Problem with DNS TTL

Hi, everybody:

We are using Rancher V1.6.2 and use Kong as API Gateway. When doing a service upgrade in Rancher, the IP of container changed, but Kong could not resolve the new IP for several minutes. After run a dig command inside container, it returns an A-Record with 600s TTL.

I’ve make some search and found this PR . It seems Rancher-DNS has changed the default TTL to 1S in the past. So I was confused why I was getting a 600s-TTL-Record.

The related part of docs in Kong is here Basicly Kong just use outer-dns-server(which is rancher-dns) to handler resolving domain part in upstream_url.

just noticed the catalog-version of network-services is 0.2.1, and ttl can be user-defined in version 0.2.3.
I’ll try to trigger an upgrade first.

Replying to my self, after I’ve make an upgrade of stacks/infrastructure/network-services to 0.2.3 The DNS-Record was normal.
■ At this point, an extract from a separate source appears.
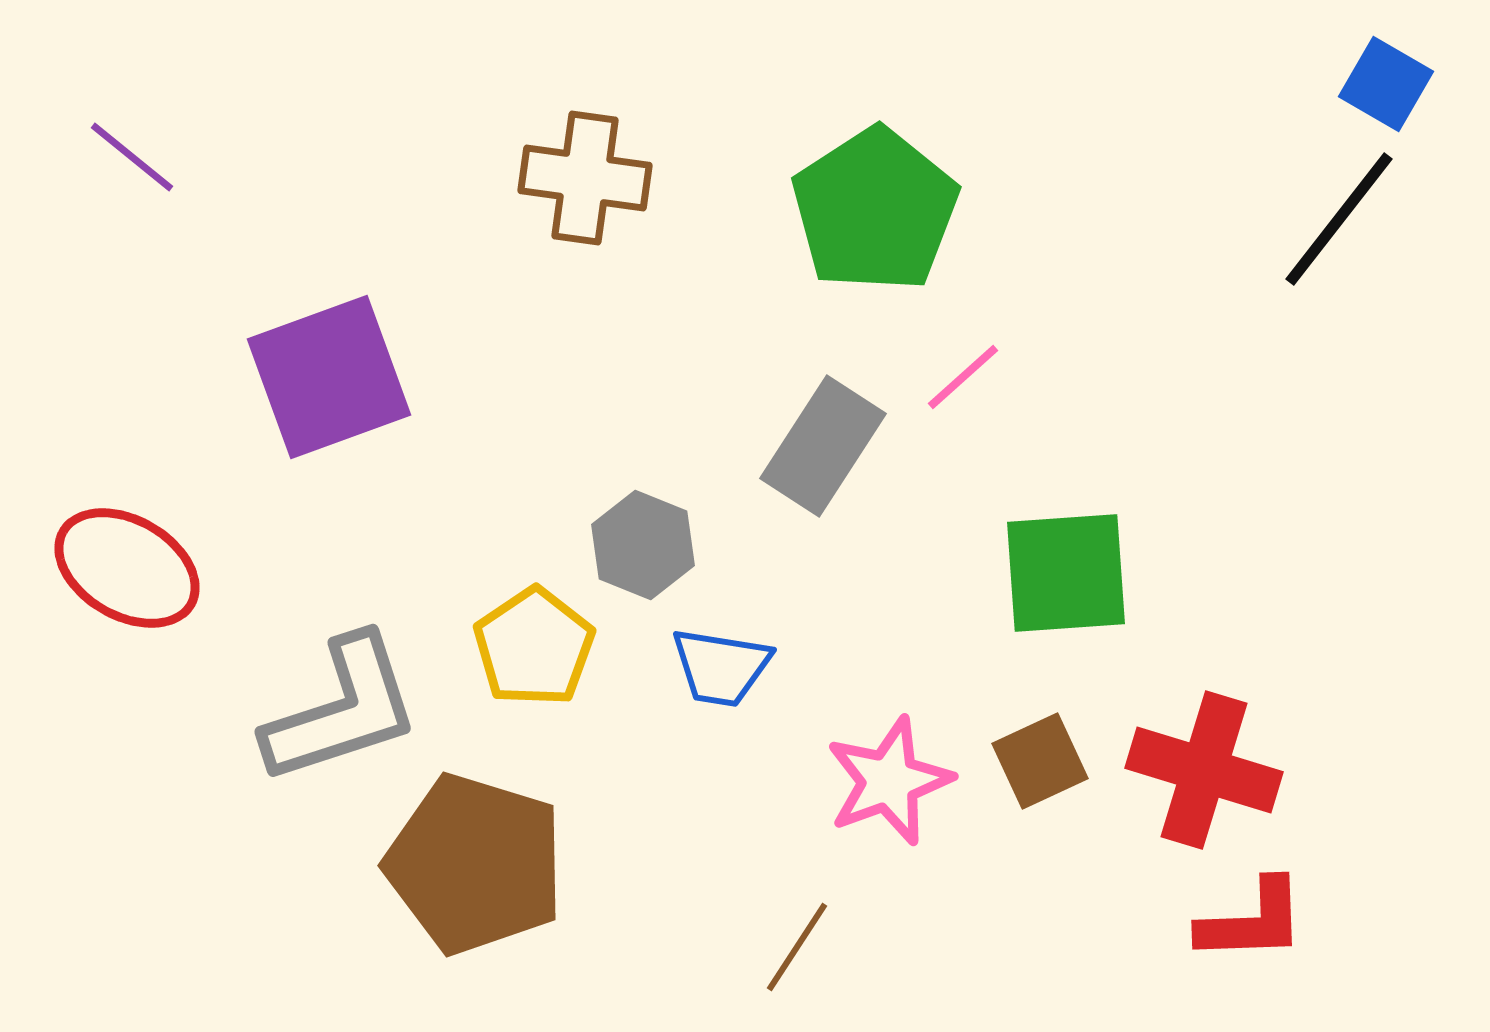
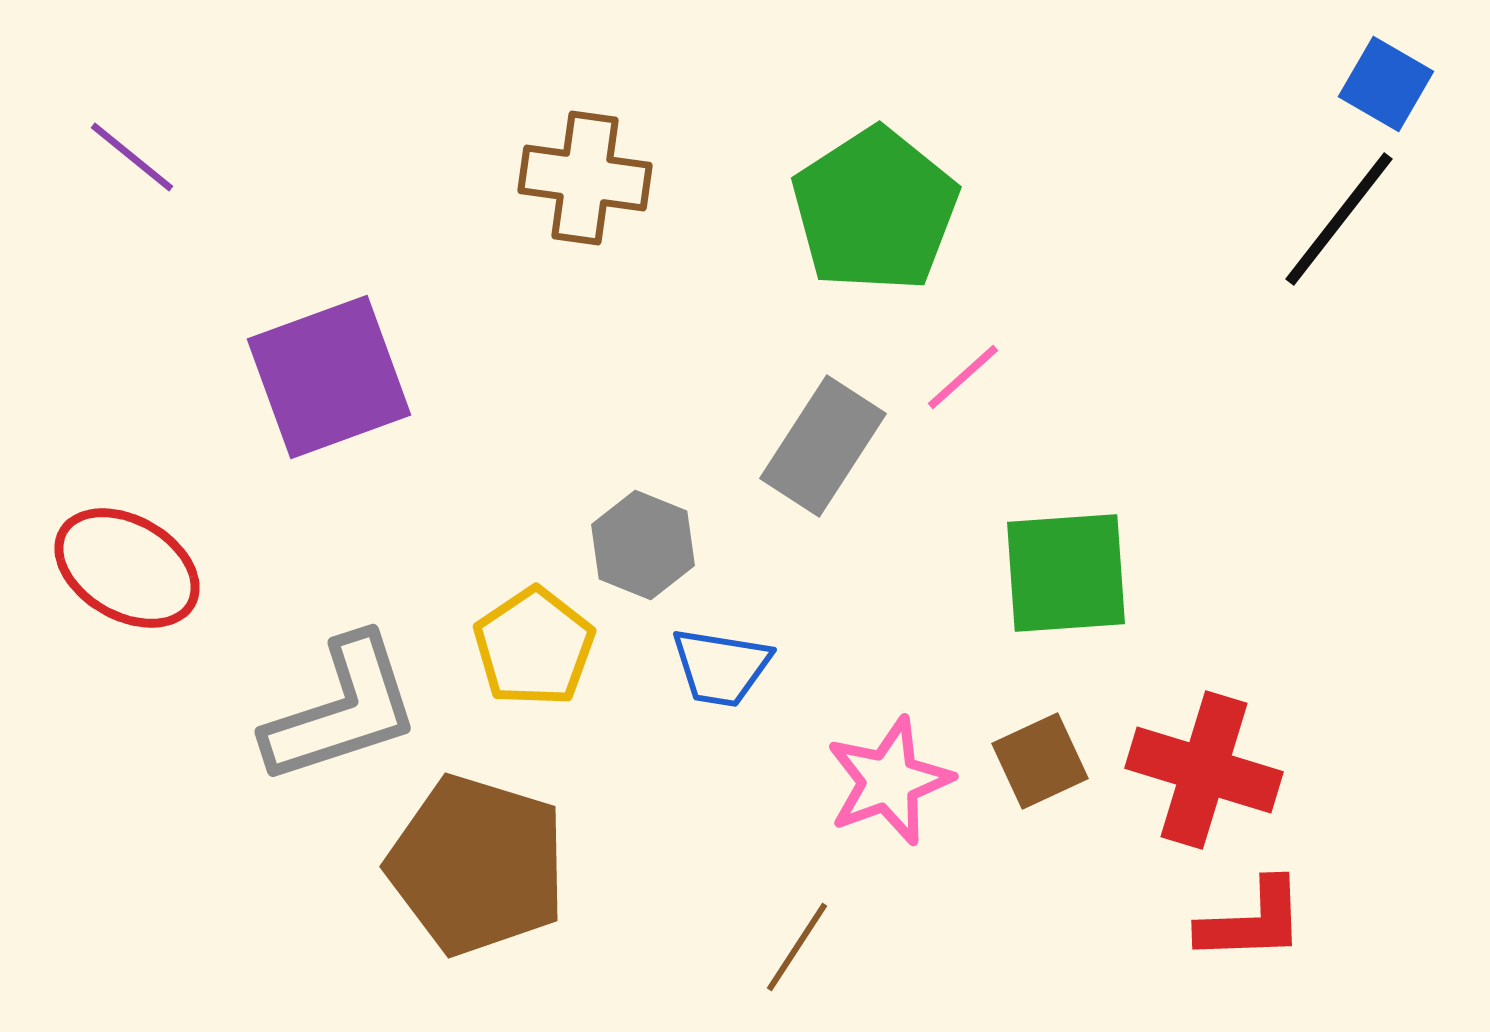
brown pentagon: moved 2 px right, 1 px down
With a 10s TTL default.

The problem is solved.

There’s a few related bugs here:

At some point the default TTL for authoritative records (*.rancher.internal) became 5 min instead of 1 second. That’s being made configurable in the catalog item and defaulted back to a second.

Then there’s a cache in the DNS server, which currently ignores the TTL of the record it’s given and saves it for a set amount of time. It also returns the exact copy of the record from cache every time, instead of decrementing the TTL to reflect the remaining time. So the net effect of that is the effective TTL is 20 worst-case today (10 min in cache, and then a 10 min TTL on it if your client does its own caching). This is a little more involved and will be fixed in a future release, but defaulting to 1 sec mitigates much of the effect for now.